Hausarrest statt Gefängnis
Ein Ex-Polizist wurde offenbar bereits in den Hausarrest überstellt und ist wieder bei seiner Familie. Ihm wird vorgeworfen, als Rädelsführer Wahlbüros im Nordkosovo angegriffen zu haben.
Eine weitere Vereinbarung: Die Spezialeinsatzkräfte sollen sich aus dem Norden des Kosovo zurückziehen. Der serbische Präsident Vucic ging auch auf das Bild ein, die Serben könnten nach dem Abbau der Barrikaden wie Hasen gejagt werden. "Sie können Euch nicht jagen wie die Hasen. Wenn sie das tun, dann gibt es keine Einigungen mehr", stellte der Präsident klar. "Wenn sie auch nur einen oder zwei von uns schnappen, dann werden die Hasen zu Wölfen."
Serbische Beamte bleiben im Streik
Die rund 1000 streikenden serbischen Polizisten, Richter und Beamten aus dem Norden des Kosovo sollen laut Vucic noch nicht in ihren Dienst zurückkehren.
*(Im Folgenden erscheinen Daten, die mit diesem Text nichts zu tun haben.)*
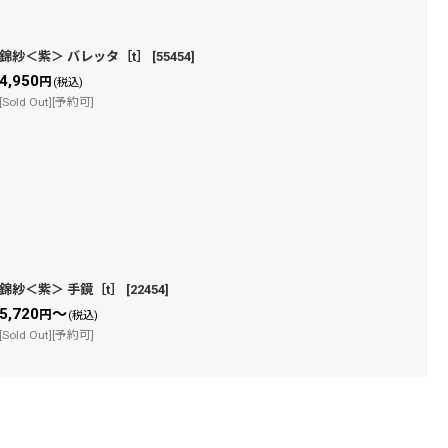
錦紗＜紫＞ バレッタ［t］
[
55454
]
4,950
円
(税込)
[Sold Out][予約可]
錦紗＜紫＞ 手鏡［t］
[
22454
]
5,720
～
円
(税込)
[Sold Out][予約可]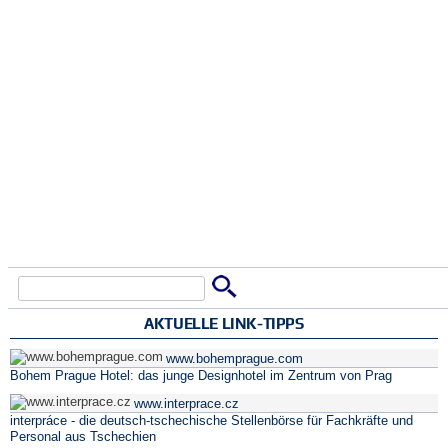
Suche
Suchformular
AKTUELLE LINK-TIPPS
www.bohemprague.com
Bohem Prague Hotel: das junge Designhotel im Zentrum von Prag
www.interprace.cz
interpráce - die deutsch-tschechische Stellenbörse für Fachkräfte und
Personal aus Tschechien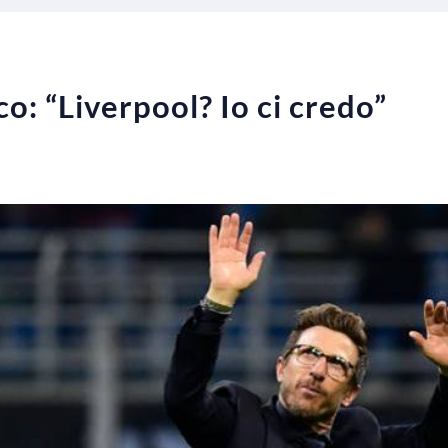
o: “Liverpool? Io ci credo”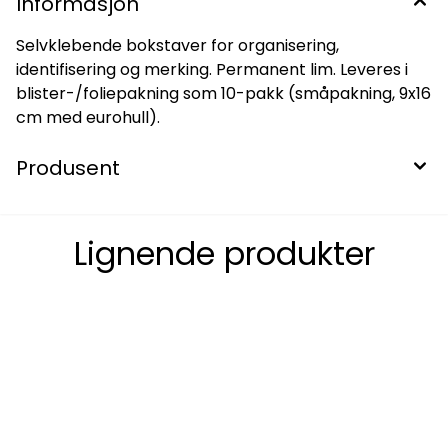
Informasjon
Selvklebende bokstaver for organisering,
identifisering og merking. Permanent lim. Leveres i
blister-/foliepakning som 10-pakk (småpakning, 9x16
cm med eurohull).
Produsent
Lignende produkter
Erst wenn die Kosovo-Regierung die Errichtung einer serbischen Gemeindeverwaltung zulasse, würden sie wieder arbeiten.
Die kosovarische Regierung lehnt die serbische Gemeindeverwaltung ab, weil sie befürchtet, dass die Serben dann zu viel Macht im Kosovo bekämen. Kosovos Premierminister Albin Kurti wirft Vucic vor, den Aufstand der Kosovo-Serben aus Belgrad zu steuern, um die Lage im Kosovo absichtlich zu destabilisieren.